Hey Ma!! Lissena THIS!!

"LECTRON TUNNELING IN ATOMS HAS NOW BEEN OBSERVED IN REAL TIME by a
German-Austrian-Dutch team (Ferenc Krausz, Max Planck Institute of
Quantum Optics and Ludwig Maximilians University Munich,
ferenc.krausz@mpq.mpg.de) using light pulses lasting only several
hundred attoseconds (billionths of a billionth of a second),
providing new glimpses into an important ultrafast process in
nature.
An electron bound to an atom is at the bottom of a sort of energy
hill. Escaping the atom usually requires the electron to get enough
energy to roll over this hill. So for example, hitting an atom with
a light pulse delivering photons of sufficient energy can allow the
electron to escape. However, if an atom is bathed in a shower of
lower-energy photons, there is the chance that an electron, if
located at the periphery of the atom, can escape even though it
doesn't have quite enough energy. This is through the phenomenon of
quantum tunneling, in which there is a small chance that the
electron can in effect burrow through the energy hill. The tunneling
process is responsible for the operation of certain electronic
components, such as scanning tunneling microscopes, Esaki
(tunneling) diodes, and quantum-cascade lasers. And in nuclear
fission, alpha particles (two protons plus two neutrons) are
believed to escape the fracturing nucleus through tunneling. Yet
the tunneling process occurs so quickly, on the scale of
attoseconds, that it has not been possible to observe directly.

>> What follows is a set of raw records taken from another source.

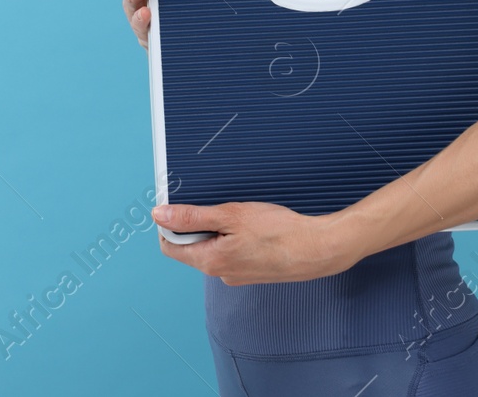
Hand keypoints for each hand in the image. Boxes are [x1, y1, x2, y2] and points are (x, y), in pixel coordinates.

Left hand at [152, 201, 358, 283]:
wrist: (318, 249)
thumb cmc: (278, 232)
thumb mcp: (230, 216)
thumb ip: (192, 217)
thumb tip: (159, 215)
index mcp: (209, 261)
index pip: (169, 245)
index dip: (168, 223)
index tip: (178, 203)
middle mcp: (219, 273)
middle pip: (190, 246)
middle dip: (196, 223)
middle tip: (216, 203)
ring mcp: (236, 274)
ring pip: (213, 247)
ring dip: (217, 228)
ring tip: (240, 214)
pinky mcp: (251, 271)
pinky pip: (231, 252)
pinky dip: (234, 236)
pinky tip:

With the recent ability to create attosecond-scale light
pulses--pioneered by Krausz and others--this is now possible. In the
new experiment, a gas of neon atoms is exposed to two light pulses.
One is an intense pulse containing low-energy red photons. The
second pulse is an attosecond-length pulse of ultraviolet light.
This ultraviolet attosecond pulse delivers photons so energetic that
they can rip off an electron and promote a second one to the
periphery of the atom, into an excited quantum state. Then, the
intense red pulse, consisting of just a few wave cycles (peaks and
valleys), has a chance to liberate the outlying electron via
light-field-induced tunneling. Indeed, the researchers saw this
phenomenon, predicted theoretically forty years ago but only
verified now for the first time experimentally in a direct
time-resolved study.

As each wave crest in the few-cycle red pulse
coursed through the atoms, the electrons each time upped their
probability of escaping through tunneling until it reached about
100%. The data indicate that, in this particular system, the
electrons escape via tunneling in three discrete steps, synchronized
with the three most intense wave crests at the center of the
few-cycle laser wave. Each step lasts less than 400 attoseconds.
(Uiberacker et al, Nature, 5 April 2007; also see press release with
figures and more information at www.mpq.mpg.de)"

Is that COOL, or WHAT!!!??


A